## TEXTO DADO
———

¿Y quién controla la avenida Las Palmas?

Desde vehículos contaminantes, pasando por piques ilegales, ciclistas que no conservan su carril, alta congestión y el irrespeto a las normas de tránsito, Las Palmas es un verdadero caos.


Por: Andrés Felipe Gaviria

Las normas de tránsito a nivel mundial poco o en ningún aspecto se respetan en Colombia; por ejemplo, que por la izquierda circulan los carros que van a una mayor velocidad mientras que los que van a la derecha son los que andan a una menor velocidad, tienen carga pesada, son de transporte público o simplemente están aprendiendo a manejar. En Colombia no pasa eso y en Medellín mucho menos. Los problemas también ocurren en una de las principales vías que tiene el área metropolitana: la salida al oriente antioqueño a través de la doble calzada de Las Palmas, que en buena parte del año es doble calzada porque siempre tiene derrumbes, huecos, baches y cierres que nunca permiten que funcione óptimamente. 

Pero más allá de eso, que son temas de infraestructura que no abordaré el día de hoy, es completamente inadmisible que una ciudad y en general un territorio que lucha por tener un mejor aire, por respirar un oxígeno medianamente decente y no un veneno, pase lo que pase en las palmas. La gran mayoría de buses que viajan al oriente antioqueño parecen no tener ningún control ambiental.

———

## DATOS PROPORCIONADOS
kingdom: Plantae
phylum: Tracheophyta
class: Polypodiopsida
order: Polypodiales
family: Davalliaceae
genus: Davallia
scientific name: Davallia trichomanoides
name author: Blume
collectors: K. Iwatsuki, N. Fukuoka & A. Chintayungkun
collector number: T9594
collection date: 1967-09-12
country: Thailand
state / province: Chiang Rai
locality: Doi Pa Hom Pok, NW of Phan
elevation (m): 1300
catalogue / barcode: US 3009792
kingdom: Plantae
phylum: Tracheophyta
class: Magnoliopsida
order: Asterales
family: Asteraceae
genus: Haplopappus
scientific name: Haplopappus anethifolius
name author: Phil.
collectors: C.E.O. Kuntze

———

## CÓMO RESOLVERLA
Reescribe el pasaje del artículo sobre la avenida Las Palmas que comienza en "Pero más allá" y termina en "ningún control ambiental.". Sustituye "buses" por "camiones".

## SOLUCIÓN
Pero más allá de eso, que son temas de infraestructura que no abordaré el día de hoy, es completamente inadmisible que una ciudad y en general un territorio que lucha por tener un mejor aire, por respirar un oxígeno medianamente decente y no un veneno, pase lo que pase en las palmas. La gran mayoría de camiones que viajan al oriente antioqueño parecen no tener ningún control ambiental.